John Handford Ryley (c. 1841 – 28 July 1922) was an English singer and actor, best known for his performances in the comic baritone roles of the Savoy Operas with the D'Oyly Carte Opera Company, particularly in America. His second wife was D'Oyly Carte performer, actress and playwright Madeleine Lucette Ryley.
Ryley married actress Marie Barnam in 1864, and they had a daughter, Wallace (b. 1869). The couple performed a comic duet and dance act in London and on tour, and they were engaged at the Gaiety Theatre, London in 1872. A New York critic later claimed that their "Dancing Quakers" routine was parodied by Margaret and Despard in Gilbert and Sullivan's 1887 opera Ruddigore. Ryley also appeared at The Gaiety in a musical play, Ali Baba a la Mode, in 1872. He and Barnam soon separated. In 1875, Ryley played Fernando in the comic opera Cattarina by Robert Reece and Frederic Clay at the Charing Cross Theatre and later on tour. In Manchester in 1876, he played Captain Flint in The Sultan of Mocha by Alfred Cellier. Later that year, he created the role of Zapeter in W. S. Gilbert and Clay's Princess Toto at the Theatre Royal in Nottingham and on tour in the provinces and next played Amen Squeak in Nell Gwynne by Cellier at Prince's Theatre in Manchester.
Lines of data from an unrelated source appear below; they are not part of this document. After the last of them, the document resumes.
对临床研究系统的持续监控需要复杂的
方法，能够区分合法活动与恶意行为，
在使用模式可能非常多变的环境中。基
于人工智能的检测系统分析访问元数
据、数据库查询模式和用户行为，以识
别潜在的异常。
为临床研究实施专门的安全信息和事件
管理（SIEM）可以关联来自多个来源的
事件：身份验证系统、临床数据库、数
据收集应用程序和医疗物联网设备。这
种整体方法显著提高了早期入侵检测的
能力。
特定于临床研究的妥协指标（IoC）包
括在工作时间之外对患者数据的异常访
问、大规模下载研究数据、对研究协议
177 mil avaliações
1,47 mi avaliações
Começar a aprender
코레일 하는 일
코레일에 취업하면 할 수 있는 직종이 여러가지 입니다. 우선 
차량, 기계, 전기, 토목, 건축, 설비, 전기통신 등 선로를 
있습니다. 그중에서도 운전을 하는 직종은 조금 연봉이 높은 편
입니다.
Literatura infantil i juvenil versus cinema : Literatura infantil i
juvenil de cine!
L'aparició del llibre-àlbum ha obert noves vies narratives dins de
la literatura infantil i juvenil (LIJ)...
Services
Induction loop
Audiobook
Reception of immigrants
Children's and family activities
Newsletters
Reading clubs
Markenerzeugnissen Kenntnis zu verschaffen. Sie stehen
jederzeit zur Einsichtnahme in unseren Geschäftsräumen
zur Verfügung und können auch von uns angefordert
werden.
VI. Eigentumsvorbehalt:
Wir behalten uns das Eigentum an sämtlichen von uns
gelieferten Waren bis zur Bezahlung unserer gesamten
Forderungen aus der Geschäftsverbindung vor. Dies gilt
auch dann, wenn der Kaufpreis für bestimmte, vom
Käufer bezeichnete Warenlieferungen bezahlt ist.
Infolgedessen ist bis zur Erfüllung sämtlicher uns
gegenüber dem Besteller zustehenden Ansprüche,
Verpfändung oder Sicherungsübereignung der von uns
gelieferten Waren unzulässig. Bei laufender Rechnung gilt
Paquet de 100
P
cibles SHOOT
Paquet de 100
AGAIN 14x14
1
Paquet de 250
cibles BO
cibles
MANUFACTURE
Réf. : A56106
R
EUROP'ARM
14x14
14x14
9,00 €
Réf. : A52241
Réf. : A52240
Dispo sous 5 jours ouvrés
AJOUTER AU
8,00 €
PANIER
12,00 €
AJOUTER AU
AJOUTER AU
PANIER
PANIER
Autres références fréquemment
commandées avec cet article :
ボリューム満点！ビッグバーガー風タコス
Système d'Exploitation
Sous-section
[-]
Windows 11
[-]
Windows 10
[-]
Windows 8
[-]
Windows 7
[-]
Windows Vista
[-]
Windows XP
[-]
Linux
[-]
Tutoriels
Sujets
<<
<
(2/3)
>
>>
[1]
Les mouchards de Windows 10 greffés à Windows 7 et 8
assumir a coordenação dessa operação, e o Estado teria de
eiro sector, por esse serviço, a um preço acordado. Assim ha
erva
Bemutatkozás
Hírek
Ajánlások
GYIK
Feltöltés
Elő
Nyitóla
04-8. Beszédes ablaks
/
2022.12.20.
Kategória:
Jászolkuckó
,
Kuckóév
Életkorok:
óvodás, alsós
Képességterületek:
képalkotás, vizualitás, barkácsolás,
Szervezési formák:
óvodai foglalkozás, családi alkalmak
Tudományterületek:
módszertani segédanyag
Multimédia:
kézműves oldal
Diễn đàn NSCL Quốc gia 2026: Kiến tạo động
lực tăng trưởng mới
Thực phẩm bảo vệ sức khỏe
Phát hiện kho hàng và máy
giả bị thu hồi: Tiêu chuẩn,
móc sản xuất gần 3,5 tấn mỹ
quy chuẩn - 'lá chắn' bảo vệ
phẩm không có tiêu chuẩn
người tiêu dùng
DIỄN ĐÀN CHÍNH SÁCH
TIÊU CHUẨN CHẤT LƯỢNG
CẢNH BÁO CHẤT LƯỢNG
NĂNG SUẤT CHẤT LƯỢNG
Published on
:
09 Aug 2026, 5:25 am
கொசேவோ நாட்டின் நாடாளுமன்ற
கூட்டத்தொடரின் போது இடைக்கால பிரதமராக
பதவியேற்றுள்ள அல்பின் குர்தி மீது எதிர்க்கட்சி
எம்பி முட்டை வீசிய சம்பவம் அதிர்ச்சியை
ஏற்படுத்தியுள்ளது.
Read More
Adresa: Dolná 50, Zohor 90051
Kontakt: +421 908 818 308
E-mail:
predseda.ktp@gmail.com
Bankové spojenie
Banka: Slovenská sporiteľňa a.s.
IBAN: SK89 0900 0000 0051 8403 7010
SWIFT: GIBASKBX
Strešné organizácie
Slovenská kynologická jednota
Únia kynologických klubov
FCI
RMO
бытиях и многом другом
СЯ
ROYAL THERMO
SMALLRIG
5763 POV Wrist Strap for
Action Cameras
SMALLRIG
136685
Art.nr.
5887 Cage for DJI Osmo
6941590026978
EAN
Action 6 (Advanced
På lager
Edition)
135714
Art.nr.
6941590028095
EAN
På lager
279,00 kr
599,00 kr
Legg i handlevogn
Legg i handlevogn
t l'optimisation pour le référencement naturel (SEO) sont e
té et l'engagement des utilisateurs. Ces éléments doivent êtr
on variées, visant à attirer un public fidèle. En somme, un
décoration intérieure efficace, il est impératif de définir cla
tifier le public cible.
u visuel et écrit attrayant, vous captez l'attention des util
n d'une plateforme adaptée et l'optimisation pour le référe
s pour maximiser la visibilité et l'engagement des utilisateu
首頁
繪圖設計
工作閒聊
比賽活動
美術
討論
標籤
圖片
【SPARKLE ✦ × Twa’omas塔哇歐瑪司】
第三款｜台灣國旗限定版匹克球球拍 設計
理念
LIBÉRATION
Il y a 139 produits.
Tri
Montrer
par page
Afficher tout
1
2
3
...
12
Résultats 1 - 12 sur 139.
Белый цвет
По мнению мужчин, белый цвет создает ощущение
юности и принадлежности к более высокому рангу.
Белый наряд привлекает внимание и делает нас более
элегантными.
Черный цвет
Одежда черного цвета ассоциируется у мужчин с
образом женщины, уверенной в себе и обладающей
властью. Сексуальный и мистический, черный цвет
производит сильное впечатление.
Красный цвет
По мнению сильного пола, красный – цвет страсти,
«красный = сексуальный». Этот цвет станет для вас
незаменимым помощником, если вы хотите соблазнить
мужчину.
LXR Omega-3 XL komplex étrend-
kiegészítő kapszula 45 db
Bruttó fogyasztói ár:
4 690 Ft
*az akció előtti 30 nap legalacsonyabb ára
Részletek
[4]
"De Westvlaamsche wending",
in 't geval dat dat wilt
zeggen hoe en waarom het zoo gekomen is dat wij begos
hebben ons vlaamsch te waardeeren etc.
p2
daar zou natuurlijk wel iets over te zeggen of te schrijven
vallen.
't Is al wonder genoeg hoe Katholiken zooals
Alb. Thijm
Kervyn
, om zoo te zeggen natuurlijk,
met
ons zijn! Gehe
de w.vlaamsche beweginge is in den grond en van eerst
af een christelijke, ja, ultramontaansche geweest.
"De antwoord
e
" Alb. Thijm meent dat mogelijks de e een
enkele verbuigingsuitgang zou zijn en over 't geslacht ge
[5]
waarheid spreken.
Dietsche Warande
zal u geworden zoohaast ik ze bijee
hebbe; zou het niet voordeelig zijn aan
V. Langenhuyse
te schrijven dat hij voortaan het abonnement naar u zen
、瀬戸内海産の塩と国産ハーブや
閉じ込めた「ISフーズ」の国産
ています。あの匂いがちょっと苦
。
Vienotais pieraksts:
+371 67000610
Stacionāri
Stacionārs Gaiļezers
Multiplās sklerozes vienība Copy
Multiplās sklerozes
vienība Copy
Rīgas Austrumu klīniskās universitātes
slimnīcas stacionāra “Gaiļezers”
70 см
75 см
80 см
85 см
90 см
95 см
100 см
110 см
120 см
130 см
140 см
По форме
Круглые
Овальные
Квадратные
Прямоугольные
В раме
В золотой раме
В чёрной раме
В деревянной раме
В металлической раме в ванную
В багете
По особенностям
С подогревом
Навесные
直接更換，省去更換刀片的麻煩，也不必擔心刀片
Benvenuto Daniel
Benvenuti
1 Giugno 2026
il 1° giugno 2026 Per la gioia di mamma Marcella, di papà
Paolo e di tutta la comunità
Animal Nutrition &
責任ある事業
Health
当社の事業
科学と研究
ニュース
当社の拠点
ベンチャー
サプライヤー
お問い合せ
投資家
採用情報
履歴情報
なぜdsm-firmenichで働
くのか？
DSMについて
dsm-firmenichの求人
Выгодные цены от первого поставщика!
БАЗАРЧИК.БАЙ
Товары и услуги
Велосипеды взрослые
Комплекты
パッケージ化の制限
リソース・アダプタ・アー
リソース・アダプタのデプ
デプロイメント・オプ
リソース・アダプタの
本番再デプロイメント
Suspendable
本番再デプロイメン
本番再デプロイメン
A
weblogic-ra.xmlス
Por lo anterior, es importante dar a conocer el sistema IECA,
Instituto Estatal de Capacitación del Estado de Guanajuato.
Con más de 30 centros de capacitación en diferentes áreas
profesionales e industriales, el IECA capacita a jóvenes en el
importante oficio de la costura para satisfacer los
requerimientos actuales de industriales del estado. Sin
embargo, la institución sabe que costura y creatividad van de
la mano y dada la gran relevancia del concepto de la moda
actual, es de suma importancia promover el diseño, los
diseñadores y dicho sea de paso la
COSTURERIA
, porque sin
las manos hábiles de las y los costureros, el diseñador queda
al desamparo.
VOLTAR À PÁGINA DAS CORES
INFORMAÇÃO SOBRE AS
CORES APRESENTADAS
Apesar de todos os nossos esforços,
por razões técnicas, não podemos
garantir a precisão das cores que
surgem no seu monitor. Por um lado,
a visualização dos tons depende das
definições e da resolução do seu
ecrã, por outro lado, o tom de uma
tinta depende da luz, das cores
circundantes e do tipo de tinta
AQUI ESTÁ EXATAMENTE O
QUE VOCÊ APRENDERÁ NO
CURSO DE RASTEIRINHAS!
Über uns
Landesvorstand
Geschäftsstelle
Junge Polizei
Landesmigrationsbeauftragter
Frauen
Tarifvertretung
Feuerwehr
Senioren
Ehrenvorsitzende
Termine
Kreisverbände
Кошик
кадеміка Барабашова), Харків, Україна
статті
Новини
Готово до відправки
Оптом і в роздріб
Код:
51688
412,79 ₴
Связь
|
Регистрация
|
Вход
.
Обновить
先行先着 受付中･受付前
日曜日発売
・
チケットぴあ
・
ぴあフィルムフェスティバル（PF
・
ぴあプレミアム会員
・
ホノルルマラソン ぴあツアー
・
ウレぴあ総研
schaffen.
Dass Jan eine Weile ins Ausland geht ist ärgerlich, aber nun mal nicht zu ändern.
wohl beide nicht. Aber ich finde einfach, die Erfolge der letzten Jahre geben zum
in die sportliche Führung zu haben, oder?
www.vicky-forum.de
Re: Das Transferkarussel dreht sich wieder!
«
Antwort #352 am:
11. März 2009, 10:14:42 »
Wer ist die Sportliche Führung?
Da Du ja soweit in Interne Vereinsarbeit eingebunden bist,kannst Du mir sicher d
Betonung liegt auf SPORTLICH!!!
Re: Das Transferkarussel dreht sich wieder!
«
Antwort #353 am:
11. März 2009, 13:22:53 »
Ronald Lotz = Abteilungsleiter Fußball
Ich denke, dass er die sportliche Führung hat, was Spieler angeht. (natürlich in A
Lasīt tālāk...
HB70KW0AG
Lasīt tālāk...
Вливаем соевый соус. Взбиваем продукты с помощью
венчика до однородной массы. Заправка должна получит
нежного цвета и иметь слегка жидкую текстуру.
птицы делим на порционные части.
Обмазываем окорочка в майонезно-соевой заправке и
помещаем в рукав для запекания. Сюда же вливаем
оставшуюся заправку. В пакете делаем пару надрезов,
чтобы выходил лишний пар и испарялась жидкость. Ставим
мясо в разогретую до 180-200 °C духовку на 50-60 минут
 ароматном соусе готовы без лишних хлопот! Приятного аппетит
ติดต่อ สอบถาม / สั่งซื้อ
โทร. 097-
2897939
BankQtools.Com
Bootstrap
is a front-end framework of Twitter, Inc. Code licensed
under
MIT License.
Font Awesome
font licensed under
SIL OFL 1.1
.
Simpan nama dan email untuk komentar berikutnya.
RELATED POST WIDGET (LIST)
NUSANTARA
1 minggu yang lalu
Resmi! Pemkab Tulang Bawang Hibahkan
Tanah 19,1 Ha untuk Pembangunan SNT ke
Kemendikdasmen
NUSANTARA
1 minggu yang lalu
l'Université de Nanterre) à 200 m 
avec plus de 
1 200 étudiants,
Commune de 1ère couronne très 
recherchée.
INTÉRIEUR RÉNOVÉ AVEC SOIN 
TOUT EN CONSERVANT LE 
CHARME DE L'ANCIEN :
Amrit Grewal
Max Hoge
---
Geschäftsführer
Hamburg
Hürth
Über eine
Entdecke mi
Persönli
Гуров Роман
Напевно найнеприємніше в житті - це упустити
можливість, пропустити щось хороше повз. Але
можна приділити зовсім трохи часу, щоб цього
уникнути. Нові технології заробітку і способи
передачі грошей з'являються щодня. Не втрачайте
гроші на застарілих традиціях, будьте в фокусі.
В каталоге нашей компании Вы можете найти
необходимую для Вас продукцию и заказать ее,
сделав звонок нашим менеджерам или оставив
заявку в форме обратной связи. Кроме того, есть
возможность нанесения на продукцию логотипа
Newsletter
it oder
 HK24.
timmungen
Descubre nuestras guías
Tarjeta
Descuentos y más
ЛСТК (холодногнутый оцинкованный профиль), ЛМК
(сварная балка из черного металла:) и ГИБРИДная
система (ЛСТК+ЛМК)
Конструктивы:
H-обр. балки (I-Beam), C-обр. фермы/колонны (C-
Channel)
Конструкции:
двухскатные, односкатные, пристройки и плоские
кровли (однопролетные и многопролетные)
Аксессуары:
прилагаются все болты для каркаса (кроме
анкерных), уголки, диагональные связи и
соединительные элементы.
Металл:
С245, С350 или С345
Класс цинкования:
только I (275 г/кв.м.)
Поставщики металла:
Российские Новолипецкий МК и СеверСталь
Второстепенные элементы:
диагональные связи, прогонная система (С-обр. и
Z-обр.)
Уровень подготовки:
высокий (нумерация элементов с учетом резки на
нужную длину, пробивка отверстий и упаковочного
Ryley joined Richard D'Oyly Carte's Comedy-Opera Company Ltd. in 1878, appearing as John Wellington Wells in the first provincial production of The Sorcerer, and the Learned Judge in Trial by Jury on the same bill. In September 1878, the company gave the first provincial tour of H.M.S. Pinafore, with Ryley as Sir Joseph Porter. In October the company added Congenial Souls, a one-act farce written by Ryley using music by Jacques Offenbach, to the program as a curtain raiser. This appears to be the only play written by Ryley. Madeleine Lucette (1858–1934) appeared together with Riley on tour with the D'Oyly Carte company in 1878, and she played Clara in his curtain raiser, while he played Adolphus. In 1879, Ryley was chosen to play Sir Joseph in the first authentic American production of Pinafore at New York City's Fifth Avenue Theatre, which opened on December 1, 1879. On December 31 of that year, in the same theatre, he created the role of Major General Stanley in The Pirates of Penzance and continued with the role in the U.S. tour until June 1880. Over the next several years, Ryley and the much younger Lucette both performed in America, sometimes together, over the next several years, behaving as if married, and eventually lived in New Rochelle, New York, together with his daughter Wallace. They were not legally married until 1890, however, after Ryley finalized his divorce from his first wife.